The Daily Mail reports that Tim Montgomerie also said he had been told by an 'impeccable source' that Mr Cooper argued in 2000 that the 'ultimate modernisation' would be for the Tories to become pro-euro: 'Not because it was morally right, not because it was economically sensible, not because the euro was popular with voters but because it would show that the Conservative Party had changed,' Mr Montgomerie said.
‘Change’ is the vacuous Obama mantra. And look where it got him. The nation is crying out for moral integrity and political conviction, not sophistry and salesmanship. One glimpses something of the Cooper view of the Cameron project in an article he wrote on the run-up to the 2010 General Election. He spoke of:
David Cameron striving to substantiate his assertion that he is a ‘modern, compassionate Conservative’ committed to the NHS, in touch with ordinary working people and caring about the vulnerable...as though it were a lost cause. Tim Montgomerie also said Mr Cooper, a former member of the SDP, had attacked William Hague's pro-family policies as 'outdated, exclusive and wrong' and claimed the party showed 'no respect for minorities'.
If it is true that he believes pro-family policies to be ‘outdated, exclusive and wrong’, God knows what he must think of Iain Duncan Smith’s mission. He appears to be convinced that the Conservatives really are the ‘nasty party’.
According to ConservativeHome, Andrew Cooper’s decontamination priorities are all about race, gender and sexuality. He argues for ‘whatever it takes’ to get more women and ethnic minority candidates. And his views on the EU, tax and immigration are manifestly antithetical to those of mainstream Conservatives.
And so a picture begins to emerge of a Prime Minister ill at ease with his party’s right wing, and a Parliamentary Party ill at ease with its voluntary wing. For it is not only the Downing Street Director of Strategy who thinks Conservative Party members are ‘vile’: the Party Chairman Baroness Warsi has made it clear that she has little time for the Tory right (and so the vast majority of members). And this revelation follows hard upon those recently made; that the Party faithful are made up of ‘dinosaurs’, ‘backwoodsmen’ and the ‘Turnip Taliban’.

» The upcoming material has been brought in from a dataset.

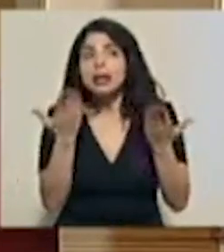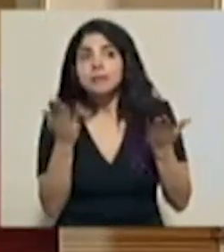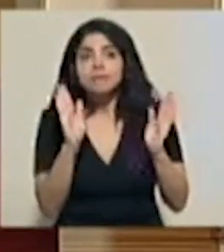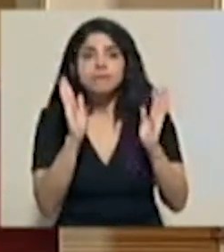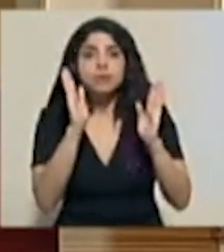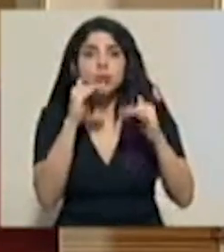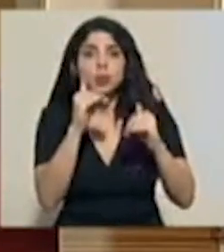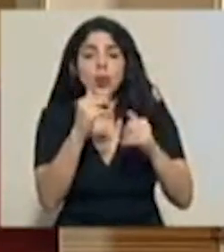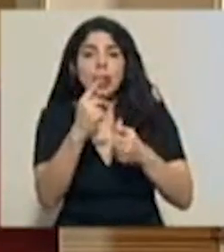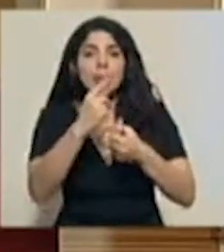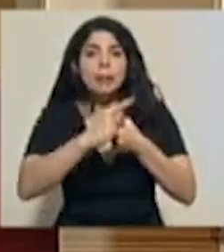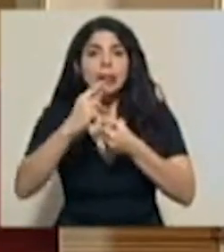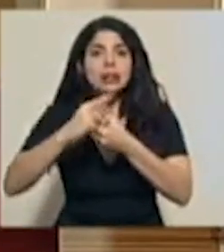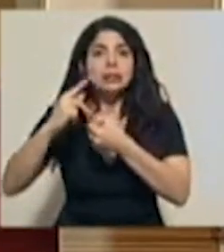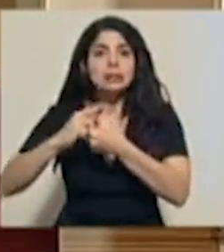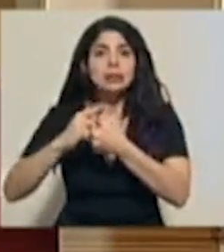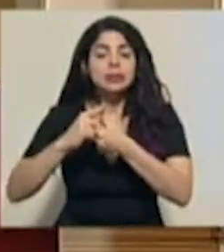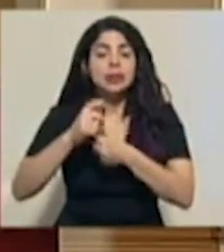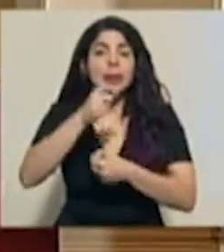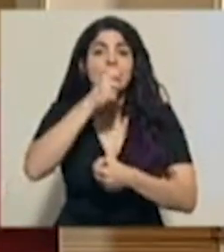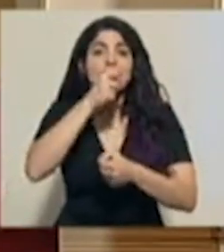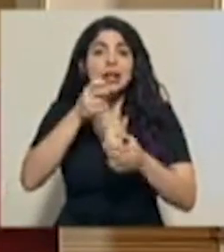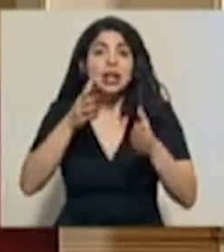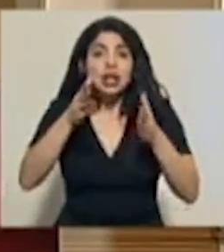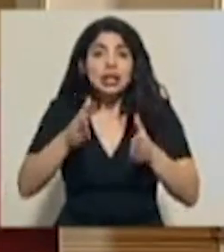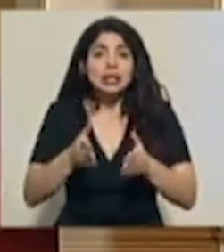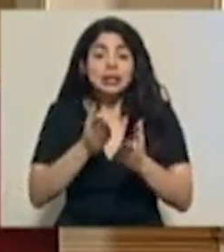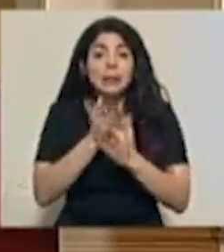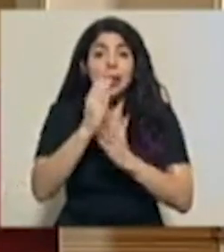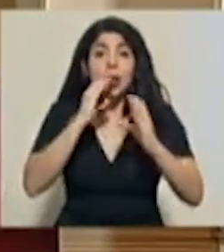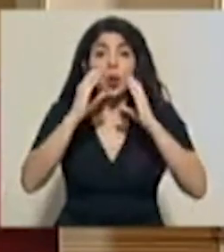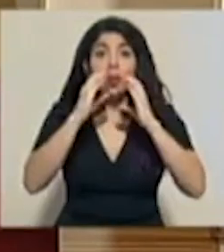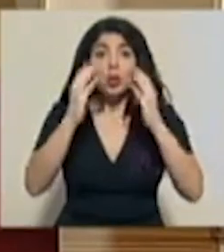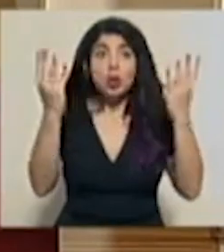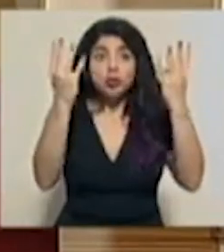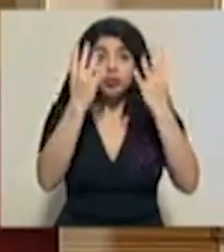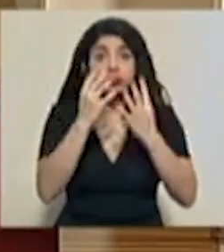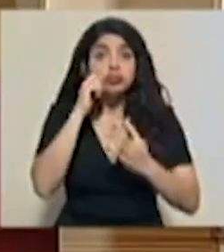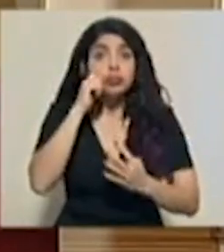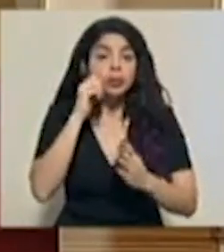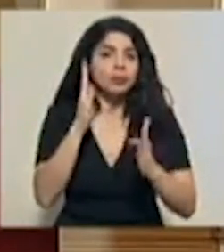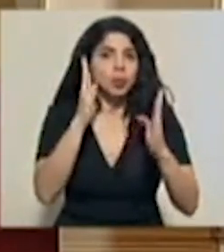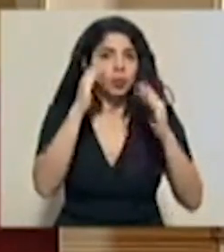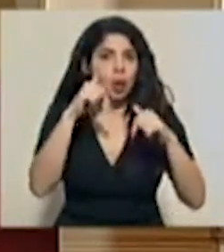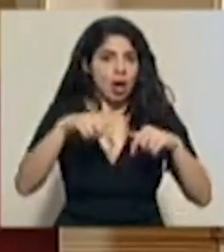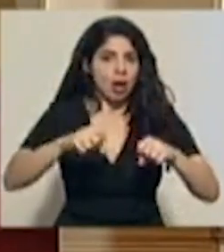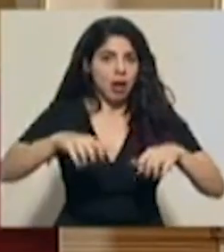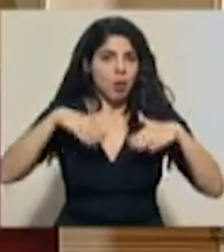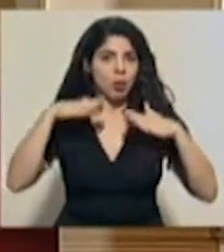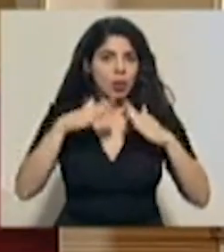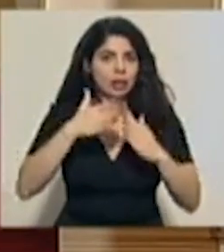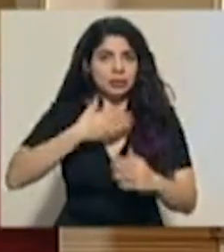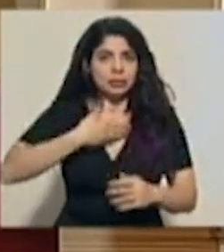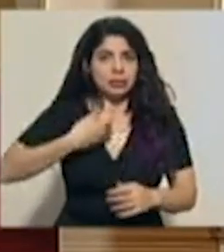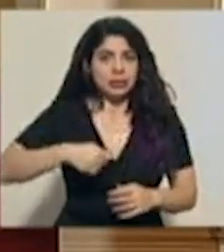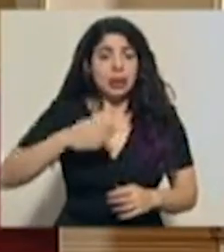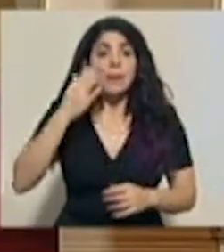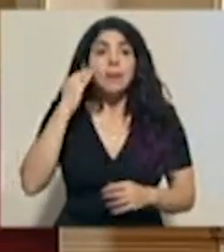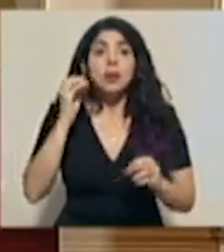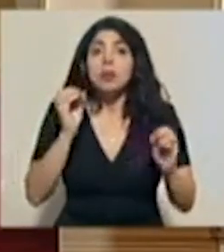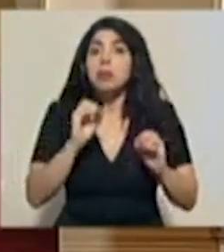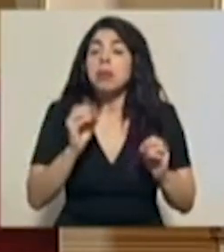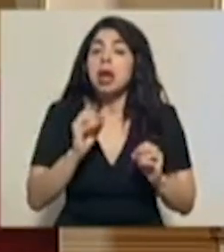con la participación de colegas de los medios de comunicación de manera presencial en el auditorio de casa presidencial, ya que nadie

It is one thing to wish to ‘decontaminate’ and reach out to the ‘middle ground’. But it is quite another to do it at the expense of one’s core vote. The Conservative Party leadership might just consider that these vile turnips, dinosaurs and backwoodsmen are not all out-of-touch, anachronistic eccentrics, but often intelligent and discerning individuals possessing of more conservative philosophy in their little fingers than some of the Party’s key strategists appear to manifest in their entire beings.
Those who have consistently and unwaveringly voted for the Conservative Party have done so because they are conservatives. The trudge from door to door; spend hours on the phone; and hold their coffee mornings and bridge evenings because they are convinced of the rightness of their cause. They have the innate intelligence to see beyond the superficial, anodyne and banal. Their notion of diversity is more than skin deep: it is not dependent on gender, ethnicity, sexuality or disability, but on profession, achievement, religion, philosophy and worldview. The shifting sands of a nebulous and platitudinous ecumenical ‘broad appeal’ are no substitute for the rock of the ‘broad church’ laity.
Irritating we may be; 'vile' we are not.